The symptomatic patients referred for assessment in occupational medicine did not merely represent a group of chronic pain patients. While some patients presented with long-lasting and major disabling symptoms others have had minor symptoms for a short period of time. The duration of upper limb symptoms ranged from a few months to several years preceding referral. About half of the patients were on sick-leave while the remaining patients were able to continue their work. Most patients with upper limb symptoms were formerly diagnosed with specific disorders such as tennis elbow or shoulder tendonitis. Many had several such diagnoses suggested by various specialists. Others were labelled as non-specific upper limb conditions such as RSI (repetition strain injury). In many patients a neuropathic condition was suspected and electrophysiological studies (mostly of the median nerve in the carpal tunnel) and imaging (especially of the cervical spine) performed. These additional diagnostic studies did not contribute diagnostically. Previous treatment with NSAID, physiotherapy, surgery, etc. had been largely unsuccessful.

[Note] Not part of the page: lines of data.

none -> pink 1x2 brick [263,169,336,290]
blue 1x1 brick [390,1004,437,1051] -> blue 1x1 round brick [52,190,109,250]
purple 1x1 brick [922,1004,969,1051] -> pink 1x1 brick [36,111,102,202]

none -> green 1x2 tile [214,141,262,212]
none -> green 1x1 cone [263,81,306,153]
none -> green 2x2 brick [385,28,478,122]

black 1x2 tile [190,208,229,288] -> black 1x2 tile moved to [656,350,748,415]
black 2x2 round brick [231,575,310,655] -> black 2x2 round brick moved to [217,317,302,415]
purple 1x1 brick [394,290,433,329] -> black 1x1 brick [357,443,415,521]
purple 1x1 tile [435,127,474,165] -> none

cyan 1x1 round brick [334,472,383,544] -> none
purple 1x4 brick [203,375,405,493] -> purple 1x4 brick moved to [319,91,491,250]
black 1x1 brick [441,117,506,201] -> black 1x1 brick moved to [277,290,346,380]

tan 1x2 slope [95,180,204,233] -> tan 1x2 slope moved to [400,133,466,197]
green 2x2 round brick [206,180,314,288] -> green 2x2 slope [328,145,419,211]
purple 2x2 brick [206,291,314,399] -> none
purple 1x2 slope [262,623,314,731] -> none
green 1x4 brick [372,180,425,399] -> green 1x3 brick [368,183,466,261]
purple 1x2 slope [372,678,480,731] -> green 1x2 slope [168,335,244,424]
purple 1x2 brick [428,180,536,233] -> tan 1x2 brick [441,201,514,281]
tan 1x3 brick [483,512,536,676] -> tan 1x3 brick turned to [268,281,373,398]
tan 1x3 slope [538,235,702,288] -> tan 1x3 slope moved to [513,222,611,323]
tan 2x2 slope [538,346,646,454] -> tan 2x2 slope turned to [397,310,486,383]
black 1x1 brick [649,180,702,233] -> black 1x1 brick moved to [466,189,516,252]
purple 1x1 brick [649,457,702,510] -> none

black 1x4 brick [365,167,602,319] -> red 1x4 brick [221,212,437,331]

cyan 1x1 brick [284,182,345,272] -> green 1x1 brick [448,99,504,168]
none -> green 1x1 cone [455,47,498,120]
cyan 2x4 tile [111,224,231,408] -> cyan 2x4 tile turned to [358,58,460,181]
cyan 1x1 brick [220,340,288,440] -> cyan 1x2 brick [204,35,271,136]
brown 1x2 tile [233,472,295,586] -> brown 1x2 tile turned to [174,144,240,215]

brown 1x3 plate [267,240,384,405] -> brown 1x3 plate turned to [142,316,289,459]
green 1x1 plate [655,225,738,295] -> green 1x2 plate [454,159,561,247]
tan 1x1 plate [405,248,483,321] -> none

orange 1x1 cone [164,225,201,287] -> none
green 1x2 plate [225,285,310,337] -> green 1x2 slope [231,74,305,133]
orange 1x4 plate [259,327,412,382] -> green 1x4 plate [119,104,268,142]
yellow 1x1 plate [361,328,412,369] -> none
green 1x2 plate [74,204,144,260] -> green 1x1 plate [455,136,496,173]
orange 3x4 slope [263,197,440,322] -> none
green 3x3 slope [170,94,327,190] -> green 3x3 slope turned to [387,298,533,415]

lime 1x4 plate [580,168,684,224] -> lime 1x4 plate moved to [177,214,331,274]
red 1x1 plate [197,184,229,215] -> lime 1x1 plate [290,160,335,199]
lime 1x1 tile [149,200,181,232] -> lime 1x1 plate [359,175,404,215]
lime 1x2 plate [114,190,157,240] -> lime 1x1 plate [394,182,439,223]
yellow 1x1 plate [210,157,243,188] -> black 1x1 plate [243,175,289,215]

The sample-composition with 44 asymptomatic limbs and 38 symptomatic limbs variously affected on one or both sides represents a balanced distribution and a broad spectrum of disease. This was one advantage of the study and suggests the examination to be feasible in samples characterized by some variability in presentation and severity of upper limb disorders.

The expertise of the examiners is another crucial factor. Both have learned the techniques of examination rather recently. After two years of practice one of the examiners supervised the other in assessment of 20 patients before the study. In spite of independent performance and interpretation of the examination, misclassification into the defined patterns cannot be completely ruled out because all tests were performed by the same two examiners. The study design precludes the assessment of the magnitude of such potential bias.

Conclusion

We have studied the reproducibility of a neurological upper limb examination consisting of an assessment of strength in representative muscles, sensory qualities in selected innervation territories and nerve trunk mechanosensitivity at defined locations. When applied to a sample of patients in occupational medicine the examination is reproducible in terms of individual physical findings and their occurrence in patterns.

Taking into account that only an estimated quarter of work-related upper limb disorders can currently be diagnostically classified by a standard physical examination [22], the frequent and reliable identification of neurological patterns in the studied sample suggests that a detailed formalized neurological examination may provide diagnostic assistance in a greater proportion of symptomatic limbs.

Generalization and clinical feasibility, however, demands further studies. The reproducibility should be studied in additional samples with different disease prevalence and severity. It is also essential that findings are accurate, i.e., that they reflect either a gold standard or other features of disorder. One example of construct validity is the relation of the identified patterns to the presence of upper limb symptoms. For the examination to be clinically feasible a beneficial effect of the examination on the course of disease or its prevention should also be demonstrated.